Bitcoin Approaches “Buy Zone,” but On-Chain Data Suggests Bottom Hasn’t Arrived

Bitcoin is trading near $67,500, prompting some to see it as a buying opportunity. Yet on-chain data suggests the conditions that historically signal true cycle lows haven’t fully materialized.

According to CryptoQuant, bitcoin’s realized price—the average cost basis of all coins weighted by their last transaction—is $54,286, while spot trades at $68,774. That leaves a premium of roughly $14,500, or 21% above realized. Historically, market bottoms coincided with spot falling below realized price. For example, during the 2022 bear market, bitcoin remained under its cost basis from June through October, with the lowest point—about 15% below realized—aligning almost exactly with the cycle low near $15,500. A similar pattern appeared during the early 2020 COVID crash, creating ideal accumulation zones as the entire network was underwater.

By contrast, today’s 21% premium indicates the average holder remains in profit. For bitcoin to reach realized price, it would need to drop roughly 20% to $54,000. What’s notable is how quickly the gap has narrowed: in late 2024, when bitcoin traded above $119,000, the premium to realized was around 120%. That’s compressed to 21% in just 15 months, one of the fastest approaches outside of outright crashes.

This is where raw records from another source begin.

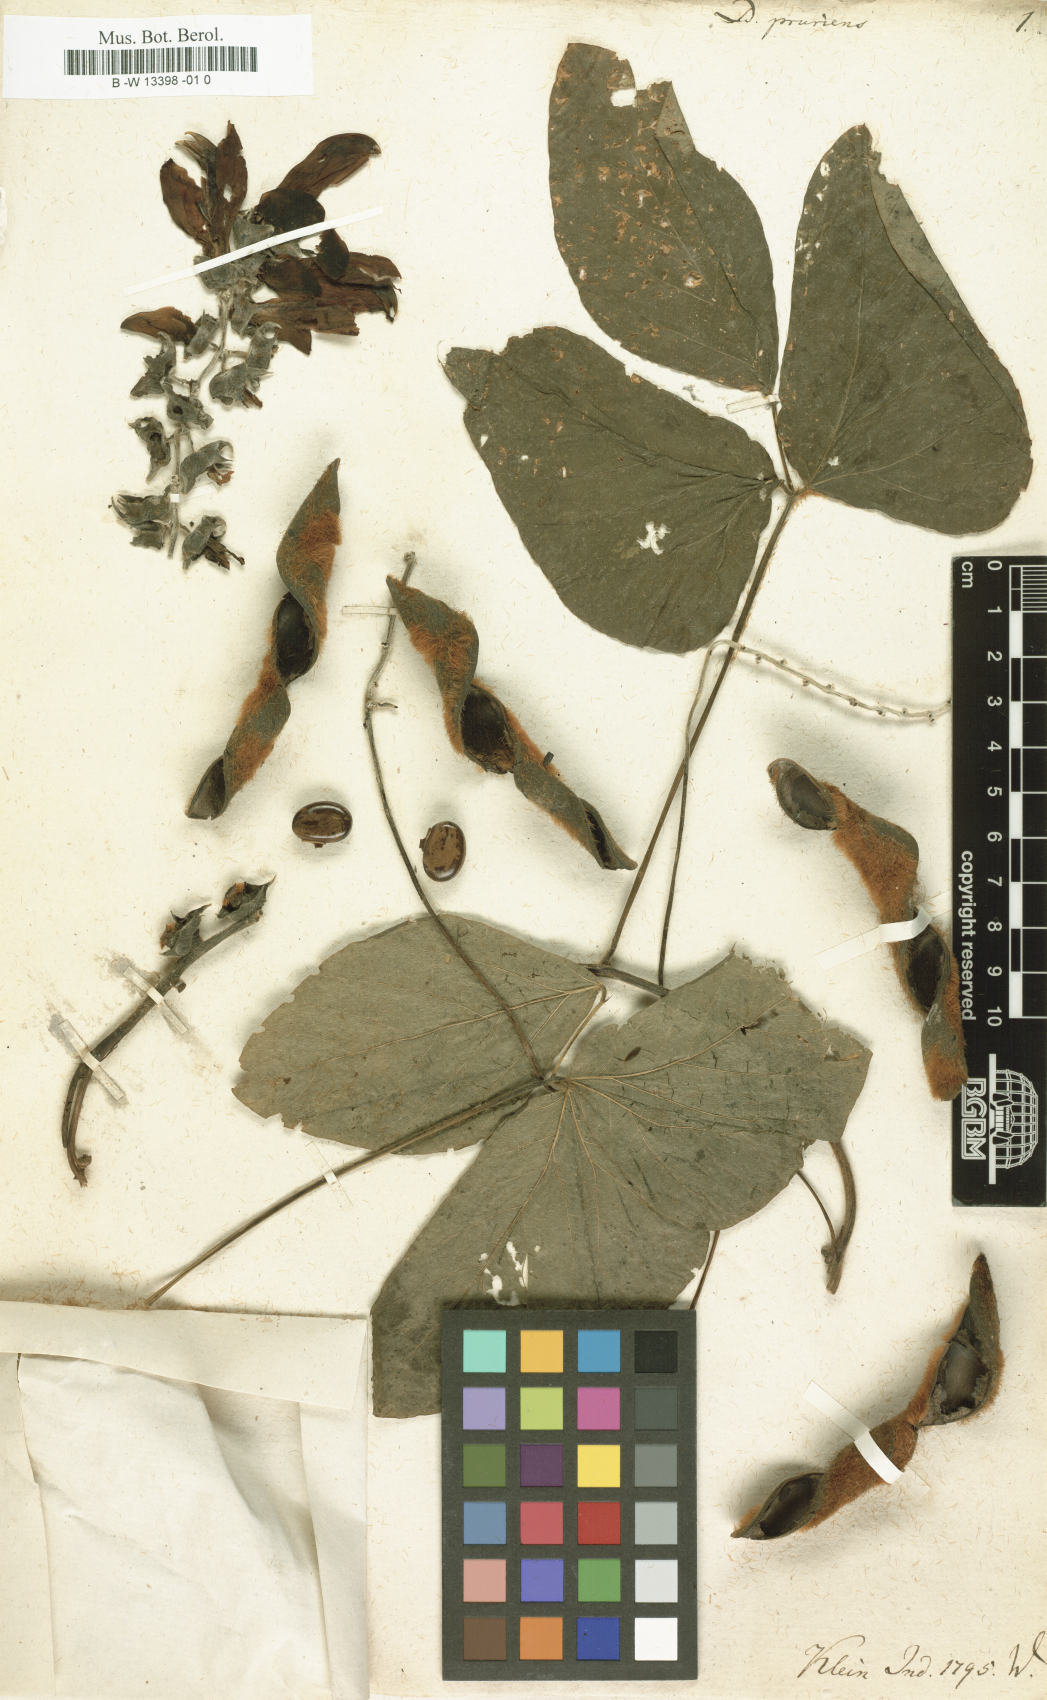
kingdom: Plantae
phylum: Tracheophyta
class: Magnoliopsida
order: Fabales
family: Fabaceae
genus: Mucuna
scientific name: Mucuna pruriens
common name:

CryptoQuant analyst Oinonen described bitcoin as entering an “accumulation zone,” drawing parallels with the 2022 bottom. However, the comparison is premature. In 2022, the accumulation zone was defined by spot trading at or below realized price, while current prices remain well above that metric.

Other on-chain indicators reinforce the idea that the market hasn’t fully reset. The Coinbase Premium Index has returned to negative territory, suggesting weaker institutional demand on the exchange most closely tied to U.S. buyer flows.

This doesn’t rule out near-term rallies. Bitcoin has held the $65,000–$70,000 range through five weeks of heightened geopolitical tension, and ETF inflows of over $1 billion in March indicate active demand. Still, the market has yet to experience the kind of broad capitulation that historically signals a bottom, meaning the classic on-chain “buy zone” has not been confirmed.